Your assignment: Which lines below mention "sebagai"? Pick each one out.

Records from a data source

....

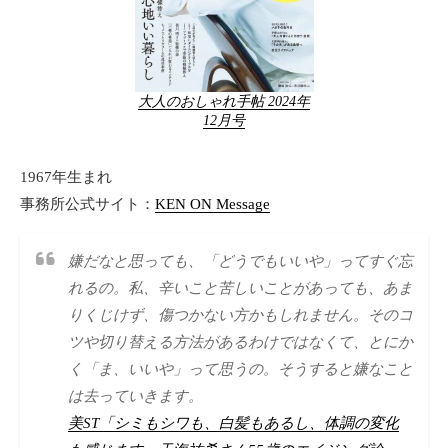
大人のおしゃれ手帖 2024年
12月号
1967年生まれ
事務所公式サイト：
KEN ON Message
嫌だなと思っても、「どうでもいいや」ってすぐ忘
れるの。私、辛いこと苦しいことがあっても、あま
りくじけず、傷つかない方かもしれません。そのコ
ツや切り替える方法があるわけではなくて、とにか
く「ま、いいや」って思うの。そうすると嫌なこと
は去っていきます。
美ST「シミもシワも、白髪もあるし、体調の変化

....

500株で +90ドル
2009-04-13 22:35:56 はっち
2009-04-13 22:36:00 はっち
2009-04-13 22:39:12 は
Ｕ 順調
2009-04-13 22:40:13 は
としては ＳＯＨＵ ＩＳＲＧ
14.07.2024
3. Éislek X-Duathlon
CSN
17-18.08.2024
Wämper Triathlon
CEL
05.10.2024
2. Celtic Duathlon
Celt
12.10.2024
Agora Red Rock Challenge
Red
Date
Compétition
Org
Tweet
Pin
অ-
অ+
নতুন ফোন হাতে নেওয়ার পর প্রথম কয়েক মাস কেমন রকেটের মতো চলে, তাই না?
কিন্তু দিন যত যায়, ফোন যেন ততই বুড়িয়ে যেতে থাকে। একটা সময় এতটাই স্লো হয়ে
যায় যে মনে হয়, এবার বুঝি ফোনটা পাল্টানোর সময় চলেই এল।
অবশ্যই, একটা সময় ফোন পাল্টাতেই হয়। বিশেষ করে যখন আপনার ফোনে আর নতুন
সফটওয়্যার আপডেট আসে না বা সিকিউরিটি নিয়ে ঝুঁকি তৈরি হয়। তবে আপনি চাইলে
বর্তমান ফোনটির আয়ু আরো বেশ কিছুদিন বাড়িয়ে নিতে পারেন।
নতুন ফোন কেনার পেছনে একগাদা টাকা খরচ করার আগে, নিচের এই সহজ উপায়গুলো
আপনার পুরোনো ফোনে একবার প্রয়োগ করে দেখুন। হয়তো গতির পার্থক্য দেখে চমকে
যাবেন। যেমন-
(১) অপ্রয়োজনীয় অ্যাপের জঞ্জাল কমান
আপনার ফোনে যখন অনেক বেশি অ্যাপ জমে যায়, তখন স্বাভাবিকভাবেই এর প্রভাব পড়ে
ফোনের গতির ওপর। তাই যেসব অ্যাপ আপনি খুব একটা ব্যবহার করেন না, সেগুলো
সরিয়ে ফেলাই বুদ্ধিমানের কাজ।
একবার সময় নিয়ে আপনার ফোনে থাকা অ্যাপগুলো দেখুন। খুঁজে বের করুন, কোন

....

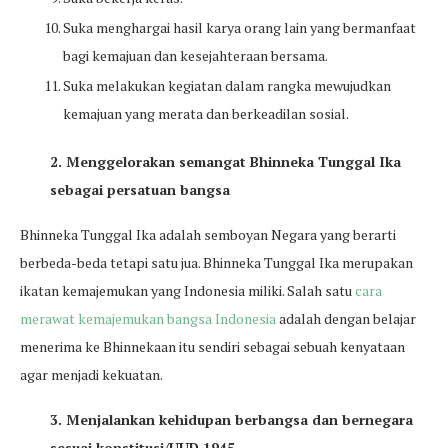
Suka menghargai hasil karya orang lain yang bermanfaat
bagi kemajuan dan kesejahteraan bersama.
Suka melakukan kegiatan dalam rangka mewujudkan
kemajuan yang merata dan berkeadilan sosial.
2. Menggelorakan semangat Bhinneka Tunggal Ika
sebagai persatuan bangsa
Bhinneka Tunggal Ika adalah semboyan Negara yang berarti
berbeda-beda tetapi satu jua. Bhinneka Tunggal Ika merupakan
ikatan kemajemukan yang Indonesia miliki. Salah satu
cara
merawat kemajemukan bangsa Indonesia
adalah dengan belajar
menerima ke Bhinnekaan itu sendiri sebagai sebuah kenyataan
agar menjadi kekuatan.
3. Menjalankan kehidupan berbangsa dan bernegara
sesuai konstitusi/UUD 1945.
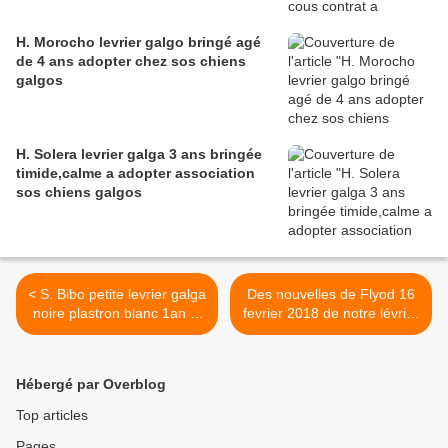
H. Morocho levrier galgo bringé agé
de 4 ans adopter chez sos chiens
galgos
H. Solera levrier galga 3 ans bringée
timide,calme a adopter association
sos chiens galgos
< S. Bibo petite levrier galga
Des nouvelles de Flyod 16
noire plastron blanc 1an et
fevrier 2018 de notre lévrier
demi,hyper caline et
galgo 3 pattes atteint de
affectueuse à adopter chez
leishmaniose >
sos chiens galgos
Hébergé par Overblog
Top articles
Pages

....

Task response:
sebagai persatuan bangsa
menerima ke Bhinnekaan itu sendiri sebagai sebuah kenyataan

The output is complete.